I did make a significant change to three of the fields in the data set. In the original sqlite3.db file the dissdate, balance_sheet_date and report_date were entered as integers in the form YYYYMMDD. I changed the form to text with the format “YYYY-MM-DD”. I did this to allow you to more directly create queries using the field as a data object. SQLITE3 allows you to operate on text fields that are formatted as dates in some neat ways. The following statement selects all observations where the balance sheet date ranges from 12/25/2019 to 1/7/2020. This should address those cases where the FYE is generally around 12/31 but the registrant operates on a 52/53 week year.
SELECT * from auditdetails where date(balance_sheet_date) > date("2019-12-25") AND date(balance_sheet_date) < date("2020-01-07")
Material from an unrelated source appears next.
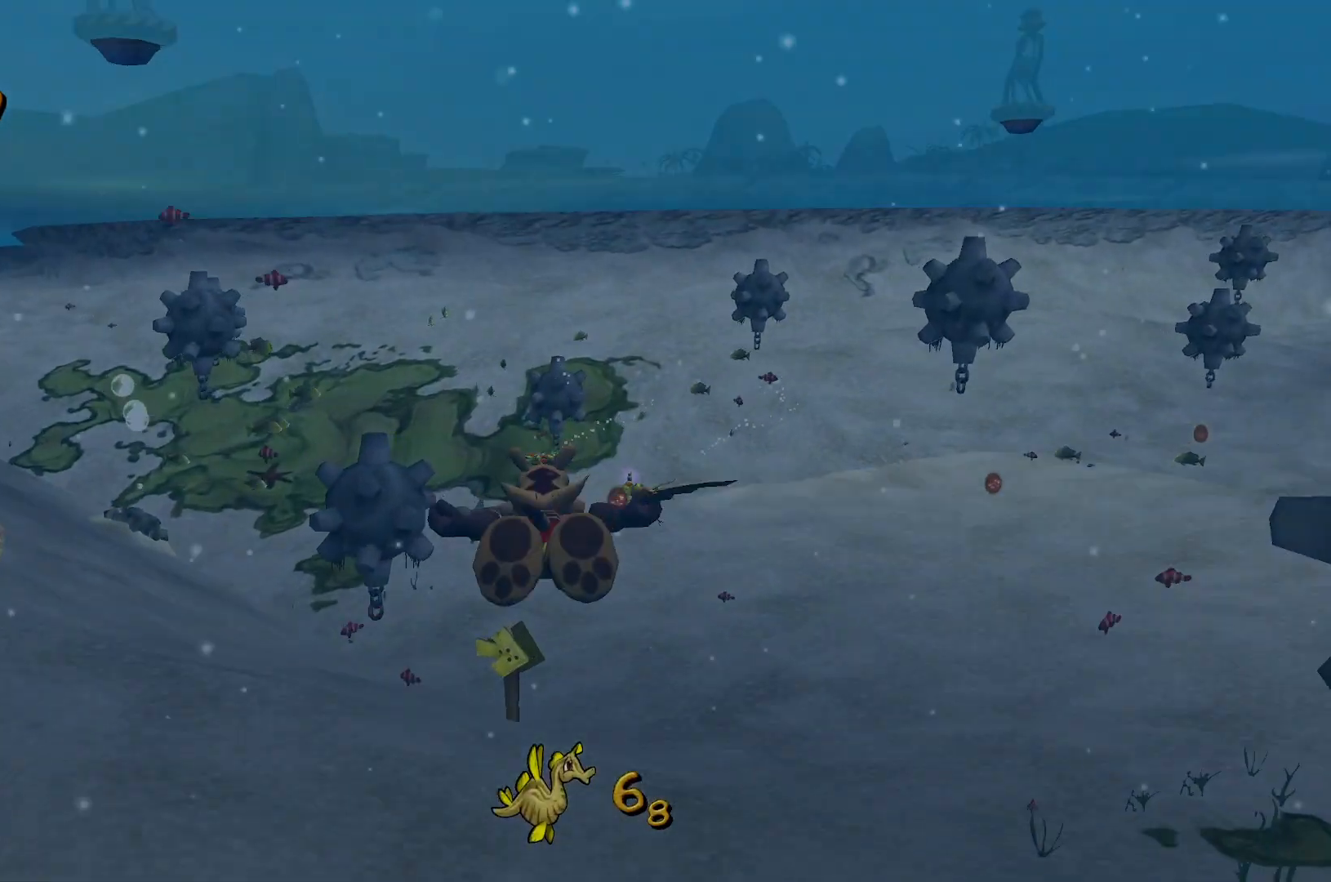
{"keys": ["space", "w"], "events": [[83, "space", "down"], [200, "space", "up"], [283, "space", "down"], [433, "space", "up"], [467, "space", "down"]]}
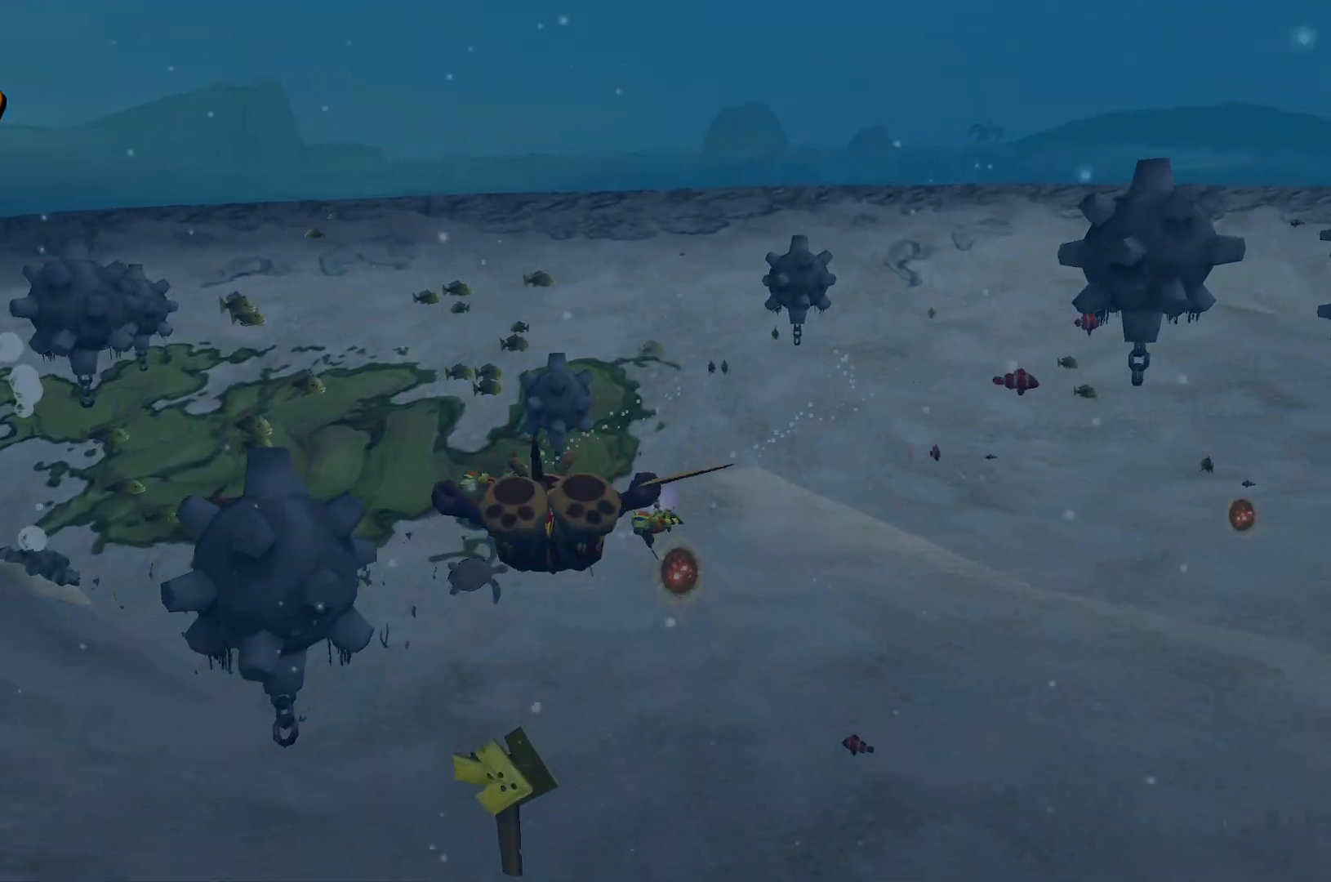
{"keys": ["w"], "events": [[100, "space", "up"], [183, "space", "down"], [300, "space", "up"], [350, "space", "down"], [467, "space", "up"]]}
I want to observe that we are not yet finished with this work and we make no claims as to its perfection (yet) – but I would rather make this available now. If we wait until it is perfect – well it might take another six months. When we do this kind of work it is secondary to our primary responsibilities. However, we now have over 148,000 auditor 10-K filing pairs. Once this is done we can finished we can get a better measure of SINCE for all of the auditors.
THIS IS BIG: You will find another feature in the Extras folder. The SEC did not systematically add an ACCEPTANCE-TIME stamp to all filings until near the end of Q2 in 2002. For example, of over 9,900 8-K filings made in Q4 2001 only 17 had a ACCEPTANCE-TIME stamp in the header.
We have had several requests for systematic access to the ACCEPTANCE-TIME for 8-K filings in particular. I started looking to sort out a way to get a proxy for this measure. After some testing I determined that the time stamp in the live feed to EDGAR subscribers is the best proxy we could generate. Therefore we have scanned the feed archives and parsed out the transmission timestamp for all filings. We have created a database of this information for the 8-K filings to respond to these requests. At the very end of this post is a block that describes the fields in the database.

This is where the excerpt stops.